In our trial, the use of a video laryngoscope appeared to increase the likelihood of successful intubation on the first attempt for operators at all levels of experience, but the between-group difference in the primary outcome appeared to be greatest among the least experienced operators (although the trial was not designed to make such comparisons and definitive conclusions may not be drawn). This finding could be the result of various factors, including the fact that operators who are less familiar with anatomical landmarks derive greater benefit from improved laryngeal visualization or the fact that the video screen allows a second clinician to provide real-time feedback.

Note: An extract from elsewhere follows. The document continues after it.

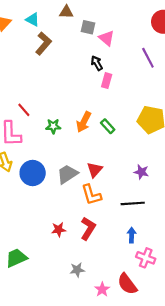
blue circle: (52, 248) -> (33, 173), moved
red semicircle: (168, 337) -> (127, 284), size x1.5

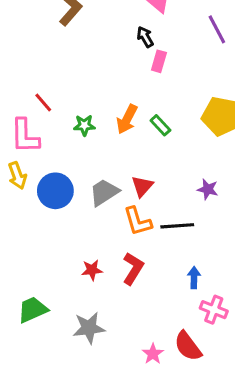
black line: (133, 203) -> (177, 226), moved
gray star: (77, 270) -> (89, 328), moved, size x1.5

Successful intubation on the first attempt is the most common outcome in emergency intubation research^19,25,41,45 and has been consistently associated with a lower risk of life-threatening complications.^3–5 In this trial, the use of a video laryngoscope resulted in a higher incidence of successful intubation on the first attempt than the use of a direct laryngoscope. The incidence of successful intubation on the first attempt without the occurrence of a severe complication also appeared to be higher in the video-laryngoscope group, and the median duration of intubation appeared to be lower; however, definitive conclusions may not be drawn. The trial was not powered to evaluate the effect of video laryngoscope use on hypoxemia, hypotension, or cardiac arrest.

Our trial has several strengths. The trial design included randomization to balance baseline characteristics; concealment of the trial-group assignment until enrollment to prevent selection bias; conduct of the trial in emergency departments and ICUs at multiple sites at which hundreds of operators used a variety of types of video laryngoscopes, all of which increased the generalizability of the trial; and the collection of trial outcome data by an independent observer to minimize observer bias. Adherence to the group assignment was excellent, and the percentage of patients with missing data for the primary outcome was low.

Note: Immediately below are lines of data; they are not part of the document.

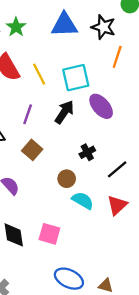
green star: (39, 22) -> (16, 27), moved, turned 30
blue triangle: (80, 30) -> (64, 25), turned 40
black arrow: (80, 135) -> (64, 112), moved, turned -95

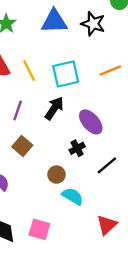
orange line: (117, 57) -> (110, 71), moved, turned 50
purple ellipse: (101, 106) -> (91, 122), moved
red triangle: (117, 205) -> (107, 225), moved

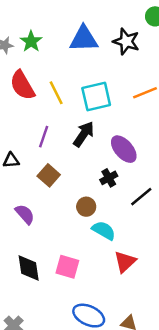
red triangle: (107, 225) -> (125, 262), moved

Our trial also has several limitations. Because operators selected the brand of video laryngoscope and the shape of the blade, the results of our trial cannot be used to determine the brand of video laryngoscope or the blade shape that leads to the best outcomes. Because 97% of the operators had performed fewer than 250 previous tracheal intubations, the findings may not apply to operators with more experience. All the intubations occurred in an emergency department or ICU; therefore, our findings cannot be used to inform the approach to tracheal intubation in the operating room. Finally, patients, clinicians, and trial personnel were aware of the trial-group assignments.

In this trial, among critically ill adults undergoing tracheal intubation in an emergency department or ICU, the use of a video laryngoscope resulted in a higher incidence of successful intubation on the first attempt than the use of a direct laryngoscope.